_DIRECTIONS_:
From the first line to the last, transcribe the data exactly and skip the pictures.

_DATASET RECORDS_:
↓↓↓

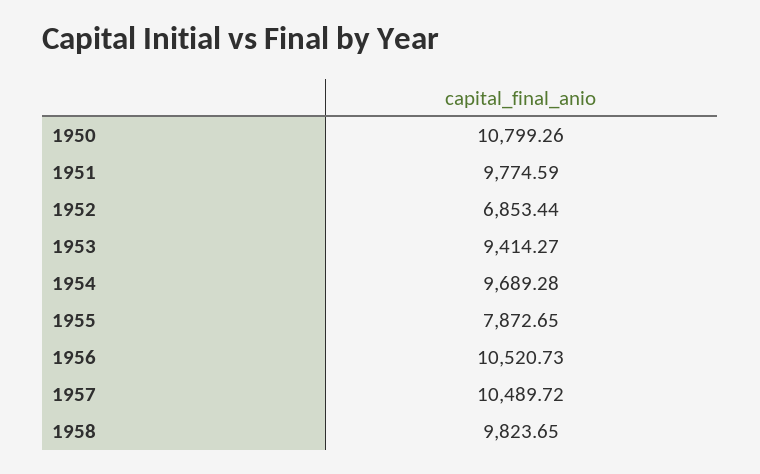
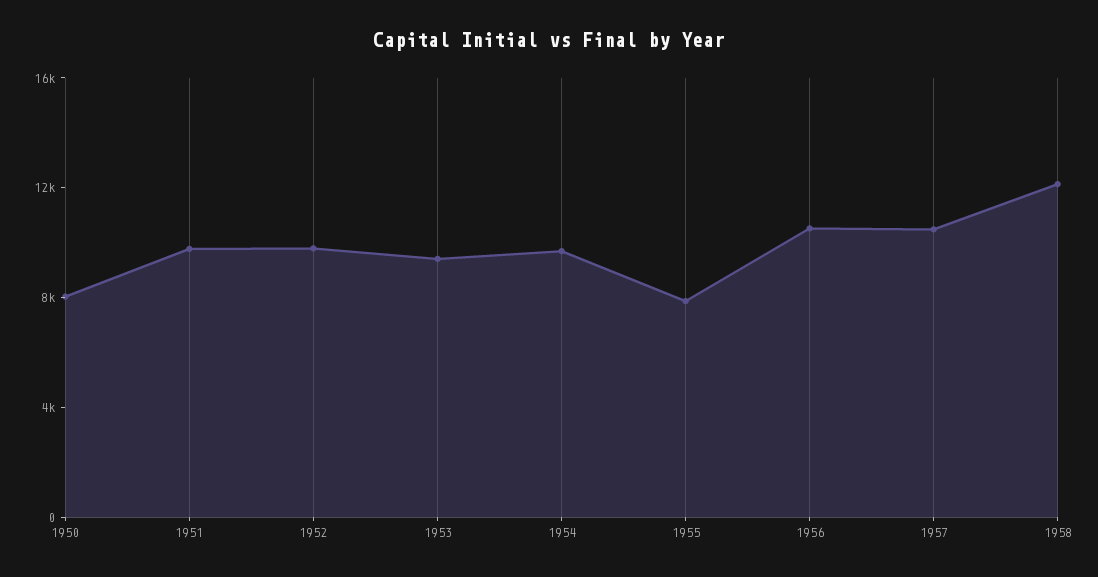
1950: 10799.26 -> 8000
1952: 6853.44 -> 10000
1958: 9823.65 -> 12000

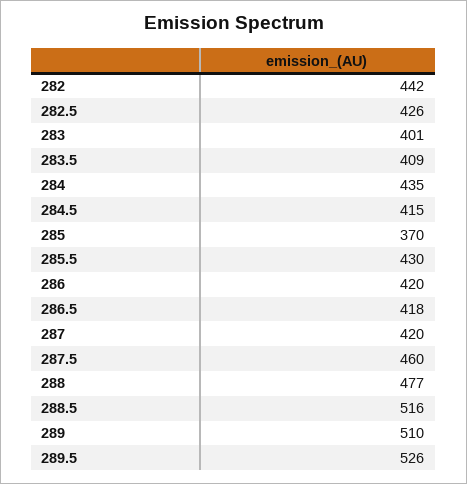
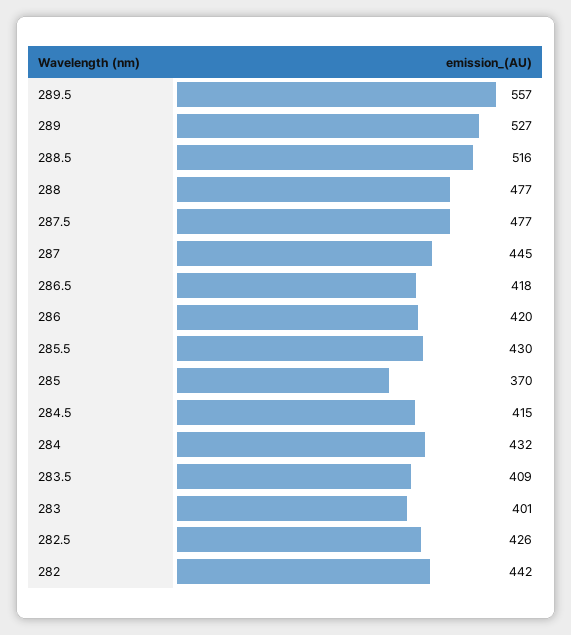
284: 435 -> 432
287: 420 -> 445
287.5: 460 -> 477
289: 510 -> 527
289.5: 526 -> 557

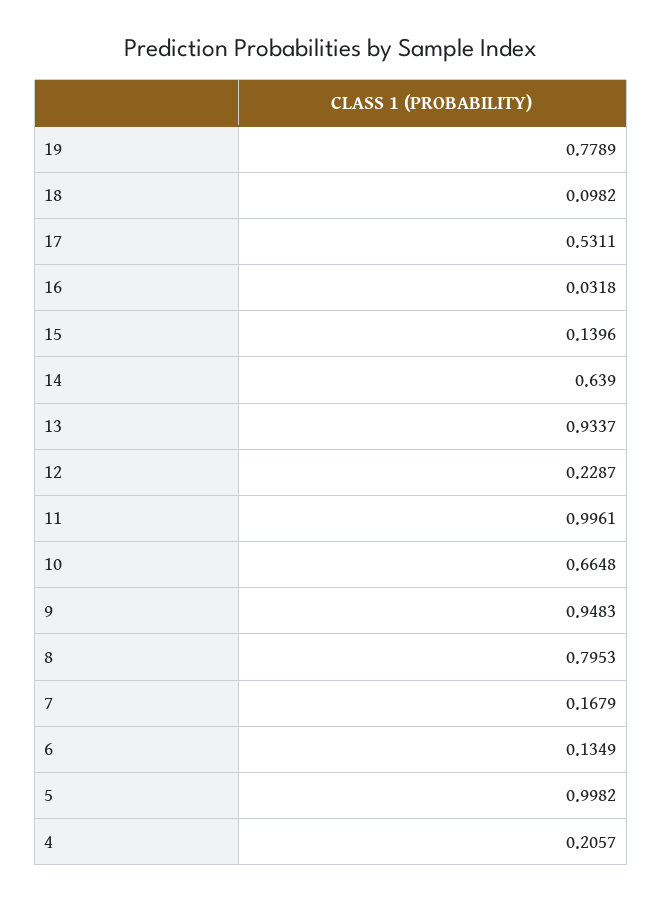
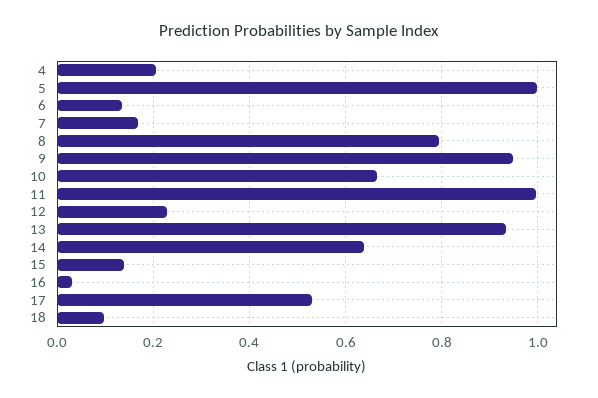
19: 0.7789 -> none

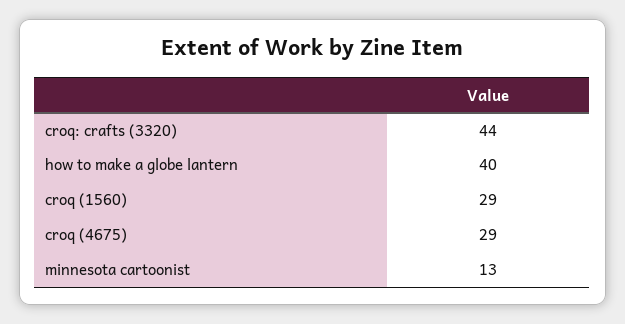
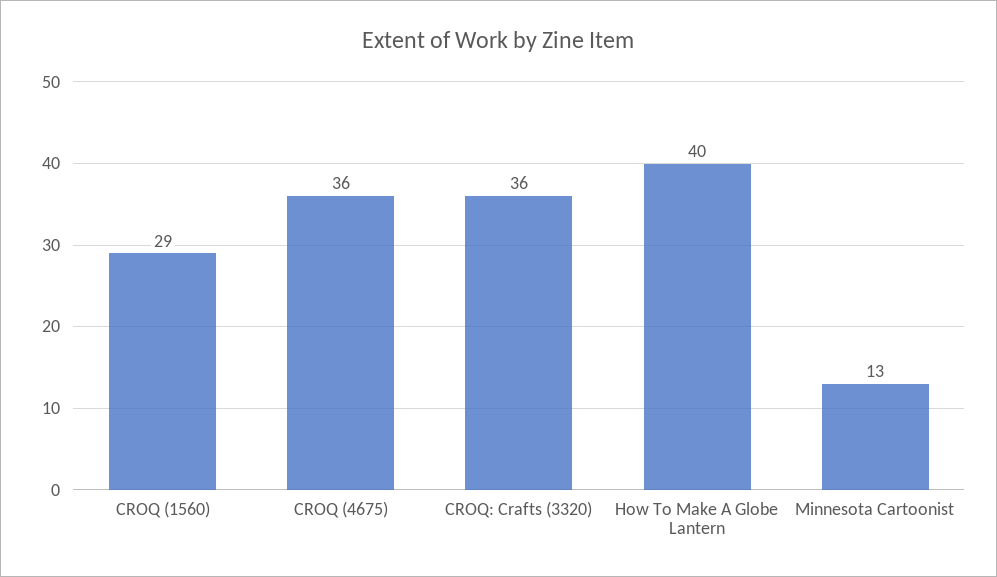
croq: crafts (3320): 44 -> 36
croq (4675): 29 -> 36

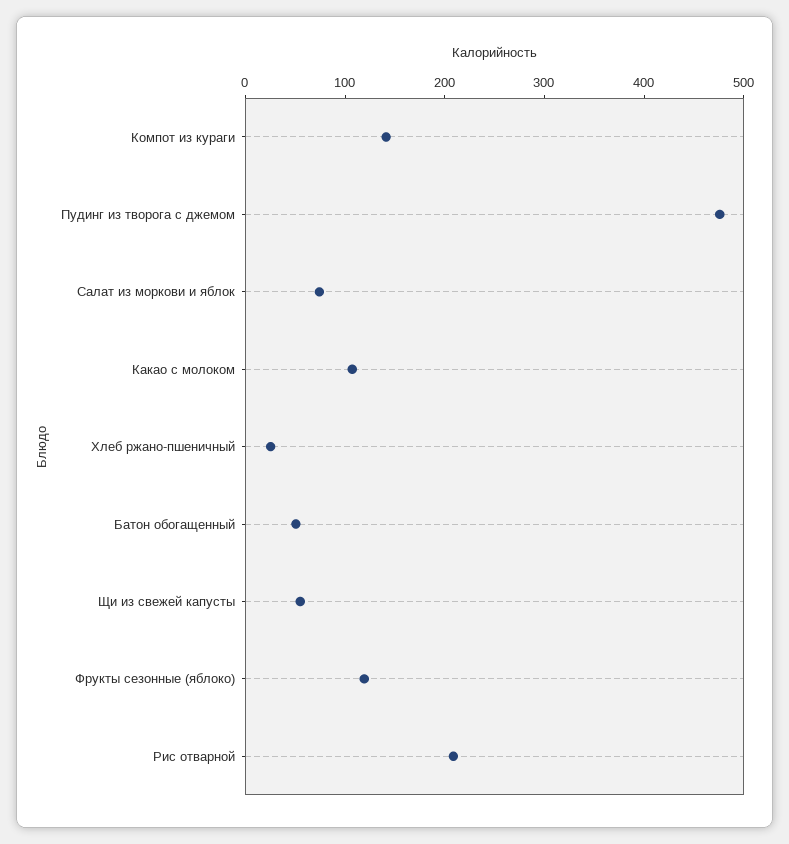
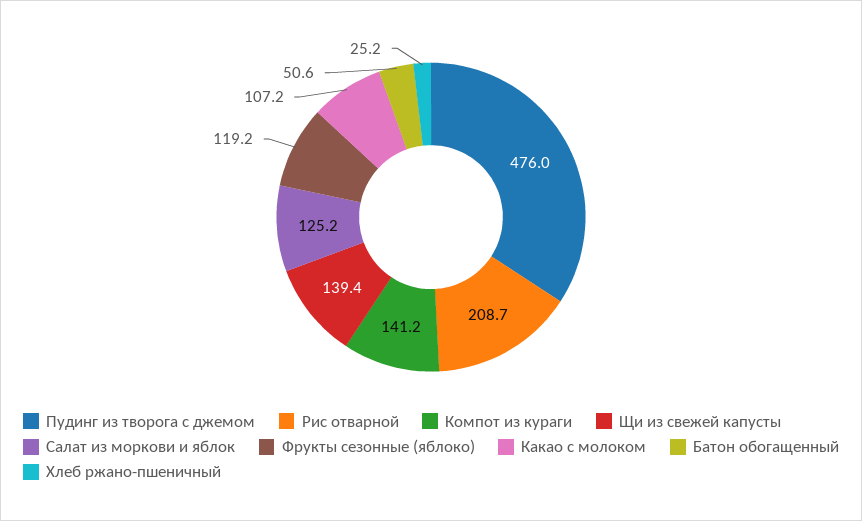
Салат из моркови и яблок: 80 -> 125.2
Щи из свежей капусты: 60 -> 139.4

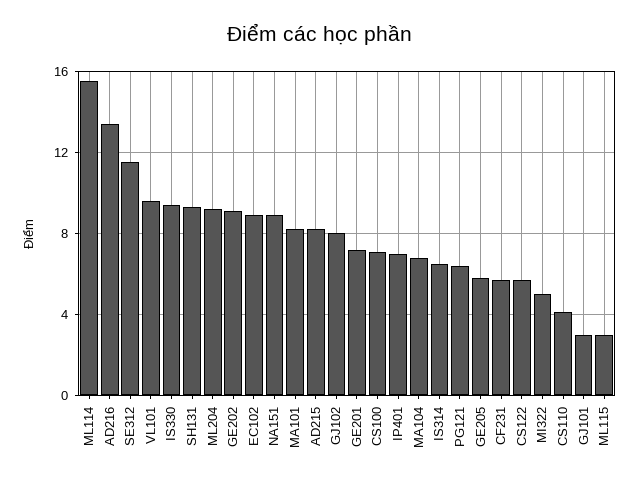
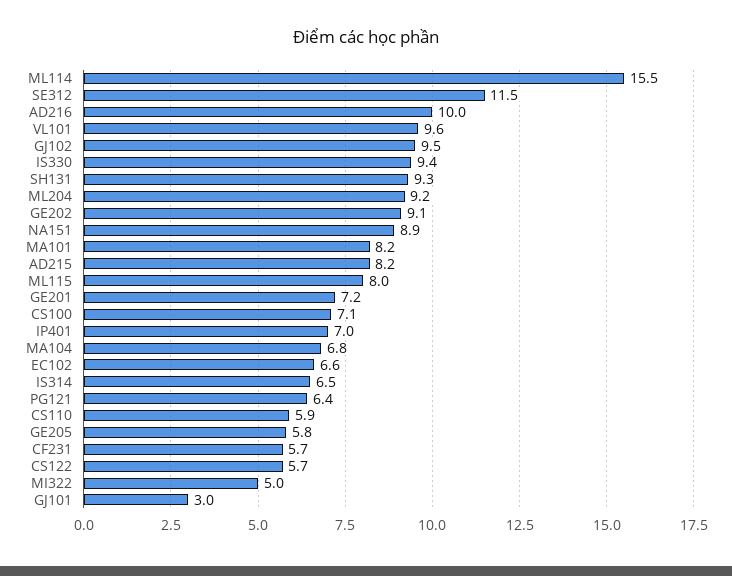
AD216: 13.5 -> 10
EC102: 9 -> 6.6
GJ102: 8 -> 9.5
CS110: 4 -> 5.9
ML115: 3 -> 8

↑↑↑

_RESULT OF THE EXERCISE_:
1950: 10799.26 -> 8000
1952: 6853.44 -> 10000
1958: 9823.65 -> 12000

284: 435 -> 432
287: 420 -> 445
287.5: 460 -> 477
289: 510 -> 527
289.5: 526 -> 557

19: 0.7789 -> none

croq: crafts (3320): 44 -> 36
croq (4675): 29 -> 36

Салат из моркови и яблок: 80 -> 125.2
Щи из свежей капусты: 60 -> 139.4

AD216: 13.5 -> 10
EC102: 9 -> 6.6
GJ102: 8 -> 9.5
CS110: 4 -> 5.9
ML115: 3 -> 8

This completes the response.